#### [TASK INSTRUCTIONS]
Where an entry contains a picture, omit the picture and repeat the rest exactly.

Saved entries
┌────────

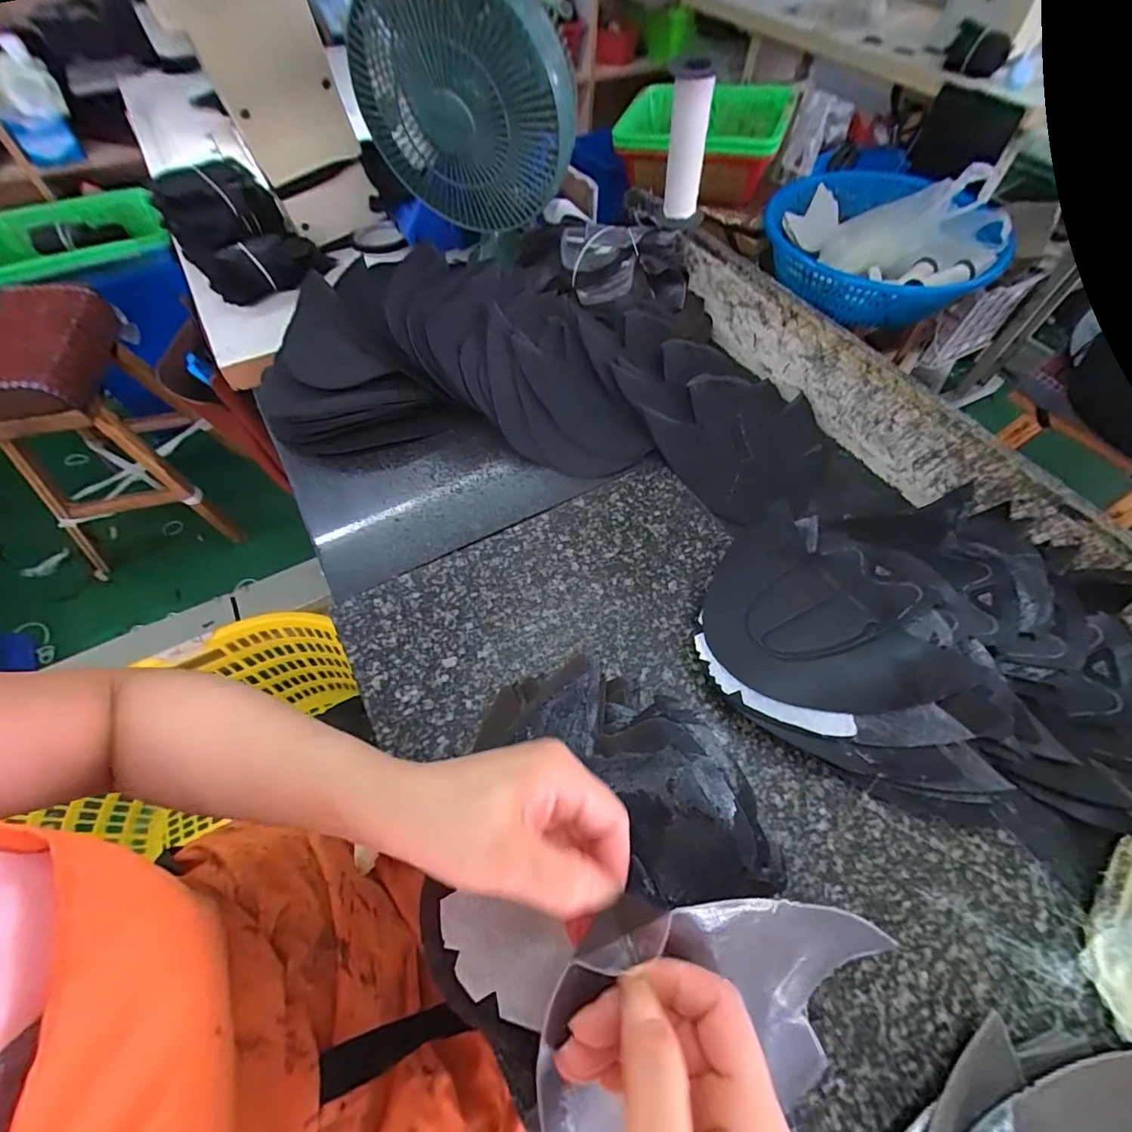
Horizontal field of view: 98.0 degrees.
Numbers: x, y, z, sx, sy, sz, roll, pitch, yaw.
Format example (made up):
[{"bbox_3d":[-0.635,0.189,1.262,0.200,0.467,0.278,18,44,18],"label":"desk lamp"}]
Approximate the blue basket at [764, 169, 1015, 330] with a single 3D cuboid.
[{"bbox_3d":[0.658,-0.699,1.066,0.349,0.201,0.474,-30,63,-18],"label":"blue basket"}]

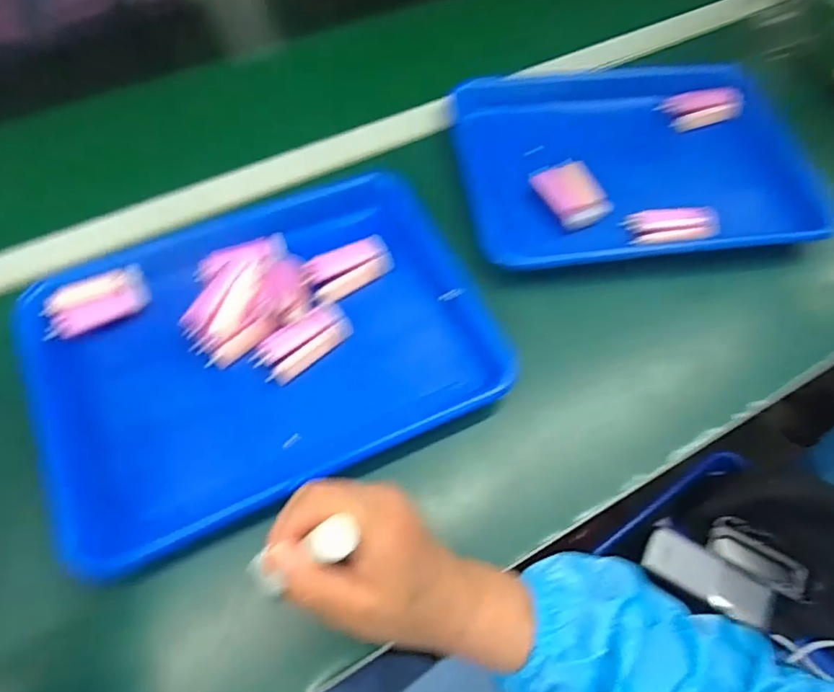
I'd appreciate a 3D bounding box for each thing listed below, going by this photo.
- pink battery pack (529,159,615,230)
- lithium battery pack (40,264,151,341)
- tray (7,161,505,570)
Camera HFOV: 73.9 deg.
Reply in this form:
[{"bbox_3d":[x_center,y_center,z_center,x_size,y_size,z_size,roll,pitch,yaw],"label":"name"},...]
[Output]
[{"bbox_3d":[0.147,-0.146,0.529,0.054,0.017,0.068,-26,64,-16],"label":"pink battery pack"},{"bbox_3d":[-0.259,-0.037,0.447,0.078,0.010,0.044,-26,64,-16],"label":"lithium battery pack"},{"bbox_3d":[-0.120,-0.009,0.441,0.334,0.033,0.259,-23,63,-14],"label":"tray"}]

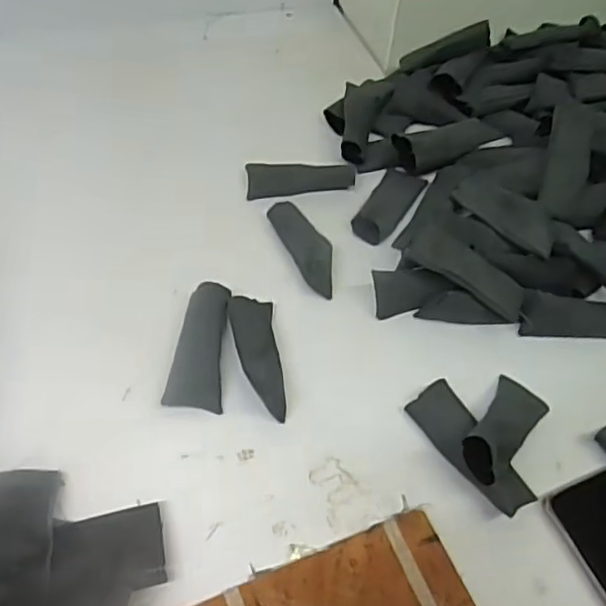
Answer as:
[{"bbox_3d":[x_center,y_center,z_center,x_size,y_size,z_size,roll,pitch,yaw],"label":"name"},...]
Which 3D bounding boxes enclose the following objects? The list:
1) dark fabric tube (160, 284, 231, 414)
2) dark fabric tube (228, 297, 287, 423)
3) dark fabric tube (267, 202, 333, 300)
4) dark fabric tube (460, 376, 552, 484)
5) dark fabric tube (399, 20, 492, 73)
[{"bbox_3d":[-0.076,0.032,0.480,0.039,0.022,0.101,7,52,0],"label":"dark fabric tube"},{"bbox_3d":[-0.035,0.040,0.478,0.035,0.022,0.099,-3,52,-9],"label":"dark fabric tube"},{"bbox_3d":[0.003,-0.051,0.552,0.033,0.019,0.100,-20,57,-20],"label":"dark fabric tube"},{"bbox_3d":[0.144,0.085,0.443,0.036,0.022,0.108,35,37,20],"label":"dark fabric tube"},{"bbox_3d":[0.162,-0.289,0.712,0.102,0.020,0.029,-18,52,11],"label":"dark fabric tube"}]

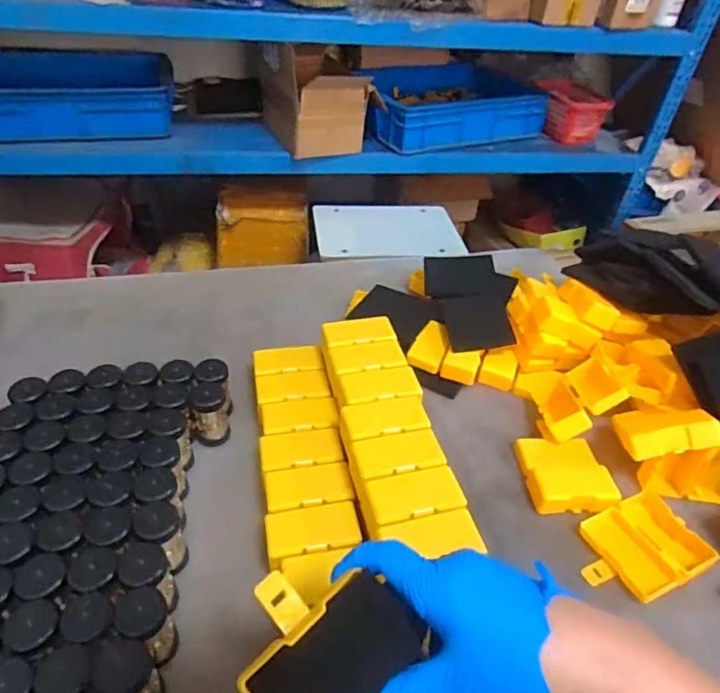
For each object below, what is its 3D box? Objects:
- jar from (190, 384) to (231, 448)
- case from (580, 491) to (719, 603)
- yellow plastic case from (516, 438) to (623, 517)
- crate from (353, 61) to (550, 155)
[{"bbox_3d":[-0.158,0.074,0.561,0.034,0.067,0.032,3,41,-3],"label":"jar"},{"bbox_3d":[0.261,0.192,0.498,0.109,0.032,0.083,-16,46,-24],"label":"case"},{"bbox_3d":[0.216,0.133,0.555,0.081,0.023,0.086,0,42,-7],"label":"yellow plastic case"},{"bbox_3d":[0.257,-0.682,1.482,0.525,0.127,0.342,-7,43,-14],"label":"crate"}]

└────────

#### [RESULT OF THE TASK]
Horizontal field of view: 98.0 degrees.
Numbers: x, y, z, sx, sy, sz, roll, pitch, yaw.
Format example (made up):
[{"bbox_3d":[-0.635,0.189,1.262,0.200,0.467,0.278,18,44,18],"label":"desk lamp"}]
Approximate the blue basket at [764, 169, 1015, 330] with a single 3D cuboid.
[{"bbox_3d":[0.658,-0.699,1.066,0.349,0.201,0.474,-30,63,-18],"label":"blue basket"}]

I'd appreciate a 3D bounding box for each thing listed below, going by this photo.
- pink battery pack (529,159,615,230)
- lithium battery pack (40,264,151,341)
- tray (7,161,505,570)
Camera HFOV: 73.9 deg.
Reply in this form:
[{"bbox_3d":[x_center,y_center,z_center,x_size,y_size,z_size,roll,pitch,yaw],"label":"name"},...]
[Output]
[{"bbox_3d":[0.147,-0.146,0.529,0.054,0.017,0.068,-26,64,-16],"label":"pink battery pack"},{"bbox_3d":[-0.259,-0.037,0.447,0.078,0.010,0.044,-26,64,-16],"label":"lithium battery pack"},{"bbox_3d":[-0.120,-0.009,0.441,0.334,0.033,0.259,-23,63,-14],"label":"tray"}]

Answer as:
[{"bbox_3d":[x_center,y_center,z_center,x_size,y_size,z_size,roll,pitch,yaw],"label":"name"},...]
Which 3D bounding boxes enclose the following objects? The list:
1) dark fabric tube (160, 284, 231, 414)
2) dark fabric tube (228, 297, 287, 423)
3) dark fabric tube (267, 202, 333, 300)
4) dark fabric tube (460, 376, 552, 484)
5) dark fabric tube (399, 20, 492, 73)
[{"bbox_3d":[-0.076,0.032,0.480,0.039,0.022,0.101,7,52,0],"label":"dark fabric tube"},{"bbox_3d":[-0.035,0.040,0.478,0.035,0.022,0.099,-3,52,-9],"label":"dark fabric tube"},{"bbox_3d":[0.003,-0.051,0.552,0.033,0.019,0.100,-20,57,-20],"label":"dark fabric tube"},{"bbox_3d":[0.144,0.085,0.443,0.036,0.022,0.108,35,37,20],"label":"dark fabric tube"},{"bbox_3d":[0.162,-0.289,0.712,0.102,0.020,0.029,-18,52,11],"label":"dark fabric tube"}]

For each object below, what is its 3D box? Objects:
- jar from (190, 384) to (231, 448)
- case from (580, 491) to (719, 603)
- yellow plastic case from (516, 438) to (623, 517)
- crate from (353, 61) to (550, 155)
[{"bbox_3d":[-0.158,0.074,0.561,0.034,0.067,0.032,3,41,-3],"label":"jar"},{"bbox_3d":[0.261,0.192,0.498,0.109,0.032,0.083,-16,46,-24],"label":"case"},{"bbox_3d":[0.216,0.133,0.555,0.081,0.023,0.086,0,42,-7],"label":"yellow plastic case"},{"bbox_3d":[0.257,-0.682,1.482,0.525,0.127,0.342,-7,43,-14],"label":"crate"}]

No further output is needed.